Avec le mouvement de révolte des enseignants, la réforme de l’école est de nouveau en débat et il importe, dans la confusion ambiante, d’opérer un recul réflexif, de fournir les connaissances et les analyses qui permettent à la fois de souligner les missions essentielles de l’école et de cerner les évolutions et les nouveaux défis qui sont posés à l’école aujourd’hui.
Les restes de schémas néo-marxistes présents dans le milieu enseignant esquivent ces questions en ramenant bêtement la crise de l’institution scolaire aux purs effets d’une logique « néo-libérale » consistant à adapter au plus vite l’école aux besoins de l’économie capitaliste et du MEDEF. Une telle vision économiste et idéologique fournit une rationalisation facile du malaise des enseignants, même si elle souligne au passage des pressions bien réelles des adeptes de l’idéologie libérale. Cette vision joue de fait le rôle de leurre par rapport aux nouveaux défis sociaux et culturels, à la crise de la transmission qui sont au cœur des difficultés de l’enseignement aujourd’hui. Elle laisse supposer que l’école devrait rester complètement coupée de l’économie et des entreprises.
Le pouvoir politique a prétendu, quant à lui, répondre à une demande sociale problématique, empilé réforme sur réforme, déstabilisé l’institution scolaire par l’inflation des objectifs qu’il lui a fixés. Il a ainsi alimenté une « demande sociale » impossible à satisfaire. Cette façon de moderniser l’école s’est ainsi accompagnée d’un grand désarroi. Les réformes se sont succédé dans une optique d’adaptation et de l’urgence dont on mesure aujourd’hui les impasses.

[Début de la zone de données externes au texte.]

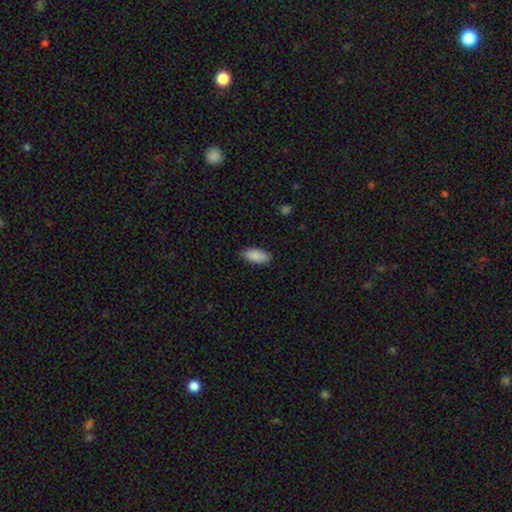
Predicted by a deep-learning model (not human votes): This appears to be a smooth galaxy with no disk features (90%) that is in between round and cigar-shaped (90%). Merging: none (86%).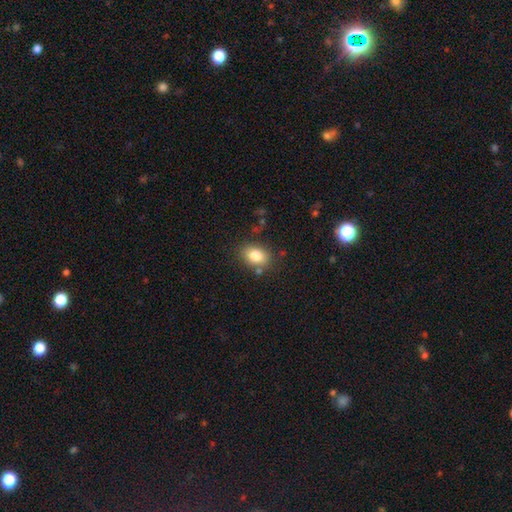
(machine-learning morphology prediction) Smooth or featured?
  - smooth: 82% *
  - featured or disk: 9%
  - star or artifact: 9%
How rounded?
  - in between: 74% *
  - round: 25%
  - cigar-shaped: 1%
Merging?
  - none: 78% *
  - minor disturbance: 13%
  - merger: 5%
  - major disturbance: 4%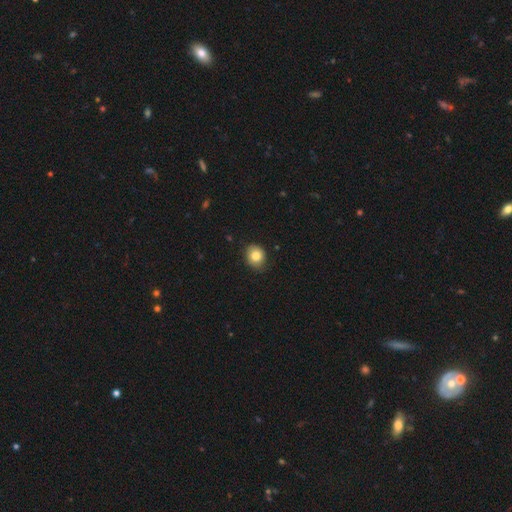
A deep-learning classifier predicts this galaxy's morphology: Q: Smooth or featured?
A: smooth (83%); runner-up: star or artifact (9%)
Q: How rounded?
A: round (65%); runner-up: in between (34%)
Q: Merging?
A: none (81%); runner-up: minor disturbance (15%)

Dans le débat qui doit avoir lieu sur la réforme de l’enseignement et la loi d’orientation de juillet 1989, mise en place par Lionel Jospin alors Ministre de l’Éducation nationale, la gauche peut s’enferrer sur la question de l’école, si elle défend inconditionnellement cette loi dans son opposition politicienne au gouvernement.
Comment reconstruire l’école en limitant ses objectifs, en la recentrant et en réactualisant ses missions essentielles pour répondre aux défis d’aujourd’hui ? L’avenir de l’école républicaine implique l’arrêt de la fuite en avant et une réponse claire et cohérente à cette question. C’est dans cette perspective que nous avons publié l’analyse de Marie-Claude Blais [1] qui porte précisément sur la transmission et la culture commune en resituant la crise de l’école dans la mutation sociale qui affecte notre représentation de l’histoire, de l’autorité, de l’enfance.


Notes

[1Cahier de Politique Autrement, septembre 2003.